The district court agreed with Sirius XM. The court held that there was a binding contract requiring arbitration because the terms of the Customer Agreement are “conspicuous” and the contract is enforceable even though Knutson received the Agreement over one month after the service was activated. The district court granted Sirius XM’s motion to compel arbitration, and dismissed the case. Knutson appealed and the Ninth Circuit has now reversed the district court. Knutson v. Sirius XM Radio Inc., No. 12-56120 (9th Cir. Nov. 10, 2014).

The court of appeals found that Knutson never agreed to contract with Sirius XM—there were was no “mutual assent.” The court of appeals noted that when Knutson purchased his vehicle from Toyota, he did not receive any documents from Sirius XM, and he did not know that he was entering into a contractual relationship with Sirius XM by using the service. Instead, he believed that Sirius XM’s trial subscription was a complimentary service provided for marketing purposes. Knutson did not affirmatively enroll in a subscription service with Sirius XM, did not provide his personal information to Sirius XM, did not in any way indicate that he had read the terms of the Sirius XM Customer Agreement., and did not pay Sirius XM at any point during the trial subscription period.

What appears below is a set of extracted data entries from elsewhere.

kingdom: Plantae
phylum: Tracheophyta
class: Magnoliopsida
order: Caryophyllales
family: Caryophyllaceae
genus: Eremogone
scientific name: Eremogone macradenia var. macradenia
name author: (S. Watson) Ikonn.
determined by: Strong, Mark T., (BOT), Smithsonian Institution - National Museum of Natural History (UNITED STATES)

As far as Knutson was concerned, then, he had not entered into an agreement for service with Sirius XM when he purchased the vehicle. He was, as far as he knew, only in a contractual relationship with Toyota. A reasonable person in Knutson’s position could not be expected to understand that purchasing a vehicle from Toyota would simultaneously bind him or her to any contract with Sirius XM, let alone one that contained an arbitration provision without any notice of such terms.

Knutson v. Sirius XM Radio Inc., No. 12-56120 In short, Knutson could not assent to Sirius XM’s arbitration provision because he did not know that he was entering into a contract with Sirius XM.

Thus, the Ninth Circuit reversed the district court’s ruling that granting the motion to compel arbitration. Instead of arbitration, Knutson’s proposed class action has been remanded to the district court.